--- Exercise prompt ---
Rename "WeiboSearchResultsTask" to "WeiboSearchTask" throughout the items below. Leave every other part of the items unchanged, and omit the pictures.

##### Supplied material

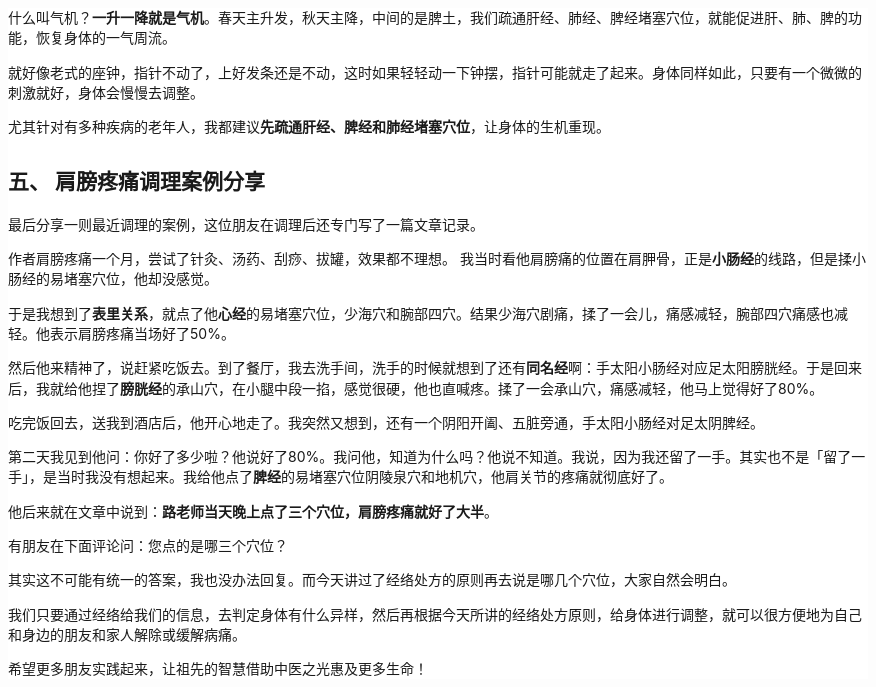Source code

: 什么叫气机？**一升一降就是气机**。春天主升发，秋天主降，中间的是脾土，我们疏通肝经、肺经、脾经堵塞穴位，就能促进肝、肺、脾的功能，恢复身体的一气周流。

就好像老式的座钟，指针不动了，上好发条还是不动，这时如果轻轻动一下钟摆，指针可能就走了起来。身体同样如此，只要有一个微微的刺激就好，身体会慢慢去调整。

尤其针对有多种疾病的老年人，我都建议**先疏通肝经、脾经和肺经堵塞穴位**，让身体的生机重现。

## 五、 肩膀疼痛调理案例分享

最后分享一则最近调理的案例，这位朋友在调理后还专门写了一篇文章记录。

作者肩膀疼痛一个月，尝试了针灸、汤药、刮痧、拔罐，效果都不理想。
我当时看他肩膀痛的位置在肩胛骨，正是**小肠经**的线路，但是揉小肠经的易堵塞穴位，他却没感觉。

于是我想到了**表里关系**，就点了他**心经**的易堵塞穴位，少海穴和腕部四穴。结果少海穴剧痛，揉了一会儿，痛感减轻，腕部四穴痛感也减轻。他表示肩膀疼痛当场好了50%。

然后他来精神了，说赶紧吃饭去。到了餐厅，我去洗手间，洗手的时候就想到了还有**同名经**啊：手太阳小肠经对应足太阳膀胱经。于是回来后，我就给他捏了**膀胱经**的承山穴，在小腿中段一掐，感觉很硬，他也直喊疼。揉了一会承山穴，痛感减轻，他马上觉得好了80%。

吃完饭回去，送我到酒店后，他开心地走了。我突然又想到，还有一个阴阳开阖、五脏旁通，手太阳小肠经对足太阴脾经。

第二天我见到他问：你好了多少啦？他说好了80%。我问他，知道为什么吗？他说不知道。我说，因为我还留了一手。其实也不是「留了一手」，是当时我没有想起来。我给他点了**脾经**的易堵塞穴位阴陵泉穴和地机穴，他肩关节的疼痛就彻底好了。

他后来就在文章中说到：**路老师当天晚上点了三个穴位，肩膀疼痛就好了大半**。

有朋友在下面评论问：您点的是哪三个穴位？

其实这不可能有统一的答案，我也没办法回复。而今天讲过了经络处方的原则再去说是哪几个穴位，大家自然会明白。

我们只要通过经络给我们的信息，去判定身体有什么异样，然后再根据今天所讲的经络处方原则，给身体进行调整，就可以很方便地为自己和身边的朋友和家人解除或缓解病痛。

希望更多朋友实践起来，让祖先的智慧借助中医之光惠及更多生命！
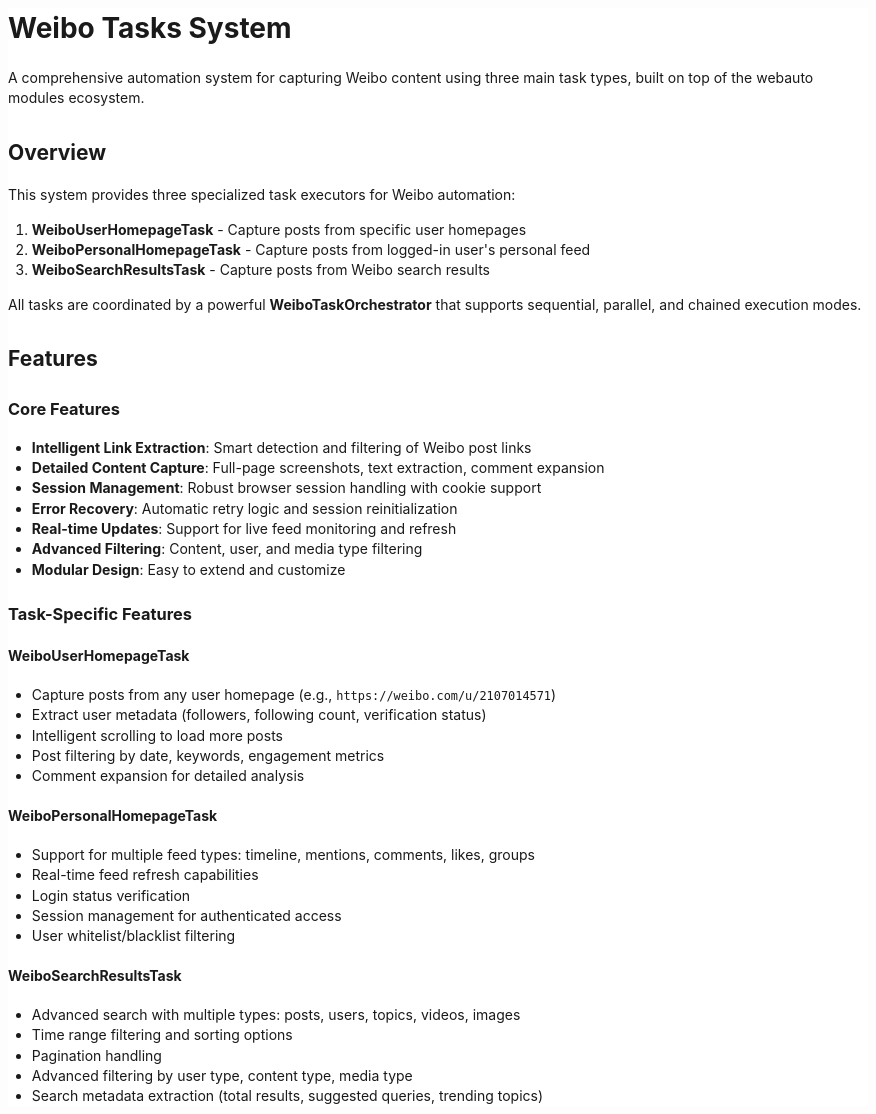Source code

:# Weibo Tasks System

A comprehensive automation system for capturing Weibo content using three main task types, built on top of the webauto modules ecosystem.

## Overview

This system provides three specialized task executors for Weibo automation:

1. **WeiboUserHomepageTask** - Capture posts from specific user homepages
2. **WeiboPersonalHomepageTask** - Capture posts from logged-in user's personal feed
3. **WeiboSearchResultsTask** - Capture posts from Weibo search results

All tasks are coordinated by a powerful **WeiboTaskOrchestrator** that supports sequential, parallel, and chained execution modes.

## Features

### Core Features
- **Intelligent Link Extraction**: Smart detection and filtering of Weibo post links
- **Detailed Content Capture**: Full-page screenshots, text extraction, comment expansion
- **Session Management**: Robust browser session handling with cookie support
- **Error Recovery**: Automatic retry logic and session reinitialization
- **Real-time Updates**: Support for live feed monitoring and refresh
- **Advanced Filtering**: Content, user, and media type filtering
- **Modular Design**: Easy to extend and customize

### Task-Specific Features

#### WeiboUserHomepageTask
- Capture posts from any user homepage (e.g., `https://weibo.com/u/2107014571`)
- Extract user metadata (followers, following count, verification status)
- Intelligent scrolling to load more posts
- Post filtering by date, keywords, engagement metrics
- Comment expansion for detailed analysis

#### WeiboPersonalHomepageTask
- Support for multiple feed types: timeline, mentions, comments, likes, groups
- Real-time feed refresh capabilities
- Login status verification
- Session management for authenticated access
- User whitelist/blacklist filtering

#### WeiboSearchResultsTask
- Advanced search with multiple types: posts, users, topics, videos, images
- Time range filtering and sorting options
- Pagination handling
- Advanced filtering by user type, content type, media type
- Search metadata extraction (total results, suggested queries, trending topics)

##########

--- Response to this task ---
Source code

: 什么叫气机？**一升一降就是气机**。春天主升发，秋天主降，中间的是脾土，我们疏通肝经、肺经、脾经堵塞穴位，就能促进肝、肺、脾的功能，恢复身体的一气周流。

就好像老式的座钟，指针不动了，上好发条还是不动，这时如果轻轻动一下钟摆，指针可能就走了起来。身体同样如此，只要有一个微微的刺激就好，身体会慢慢去调整。

尤其针对有多种疾病的老年人，我都建议**先疏通肝经、脾经和肺经堵塞穴位**，让身体的生机重现。

## 五、 肩膀疼痛调理案例分享

最后分享一则最近调理的案例，这位朋友在调理后还专门写了一篇文章记录。

作者肩膀疼痛一个月，尝试了针灸、汤药、刮痧、拔罐，效果都不理想。
我当时看他肩膀痛的位置在肩胛骨，正是**小肠经**的线路，但是揉小肠经的易堵塞穴位，他却没感觉。

于是我想到了**表里关系**，就点了他**心经**的易堵塞穴位，少海穴和腕部四穴。结果少海穴剧痛，揉了一会儿，痛感减轻，腕部四穴痛感也减轻。他表示肩膀疼痛当场好了50%。

然后他来精神了，说赶紧吃饭去。到了餐厅，我去洗手间，洗手的时候就想到了还有**同名经**啊：手太阳小肠经对应足太阳膀胱经。于是回来后，我就给他捏了**膀胱经**的承山穴，在小腿中段一掐，感觉很硬，他也直喊疼。揉了一会承山穴，痛感减轻，他马上觉得好了80%。

吃完饭回去，送我到酒店后，他开心地走了。我突然又想到，还有一个阴阳开阖、五脏旁通，手太阳小肠经对足太阴脾经。

第二天我见到他问：你好了多少啦？他说好了80%。我问他，知道为什么吗？他说不知道。我说，因为我还留了一手。其实也不是「留了一手」，是当时我没有想起来。我给他点了**脾经**的易堵塞穴位阴陵泉穴和地机穴，他肩关节的疼痛就彻底好了。

他后来就在文章中说到：**路老师当天晚上点了三个穴位，肩膀疼痛就好了大半**。

有朋友在下面评论问：您点的是哪三个穴位？

其实这不可能有统一的答案，我也没办法回复。而今天讲过了经络处方的原则再去说是哪几个穴位，大家自然会明白。

我们只要通过经络给我们的信息，去判定身体有什么异样，然后再根据今天所讲的经络处方原则，给身体进行调整，就可以很方便地为自己和身边的朋友和家人解除或缓解病痛。

希望更多朋友实践起来，让祖先的智慧借助中医之光惠及更多生命！
Source code

:# Weibo Tasks System

A comprehensive automation system for capturing Weibo content using three main task types, built on top of the webauto modules ecosystem.

## Overview

This system provides three specialized task executors for Weibo automation:

1. **WeiboUserHomepageTask** - Capture posts from specific user homepages
2. **WeiboPersonalHomepageTask** - Capture posts from logged-in user's personal feed
3. **WeiboSearchTask** - Capture posts from Weibo search results

All tasks are coordinated by a powerful **WeiboTaskOrchestrator** that supports sequential, parallel, and chained execution modes.

## Features

### Core Features
- **Intelligent Link Extraction**: Smart detection and filtering of Weibo post links
- **Detailed Content Capture**: Full-page screenshots, text extraction, comment expansion
- **Session Management**: Robust browser session handling with cookie support
- **Error Recovery**: Automatic retry logic and session reinitialization
- **Real-time Updates**: Support for live feed monitoring and refresh
- **Advanced Filtering**: Content, user, and media type filtering
- **Modular Design**: Easy to extend and customize

### Task-Specific Features

#### WeiboUserHomepageTask
- Capture posts from any user homepage (e.g., `https://weibo.com/u/2107014571`)
- Extract user metadata (followers, following count, verification status)
- Intelligent scrolling to load more posts
- Post filtering by date, keywords, engagement metrics
- Comment expansion for detailed analysis

#### WeiboPersonalHomepageTask
- Support for multiple feed types: timeline, mentions, comments, likes, groups
- Real-time feed refresh capabilities
- Login status verification
- Session management for authenticated access
- User whitelist/blacklist filtering

#### WeiboSearchTask
- Advanced search with multiple types: posts, users, topics, videos, images
- Time range filtering and sorting options
- Pagination handling
- Advanced filtering by user type, content type, media type
- Search metadata extraction (total results, suggested queries, trending topics)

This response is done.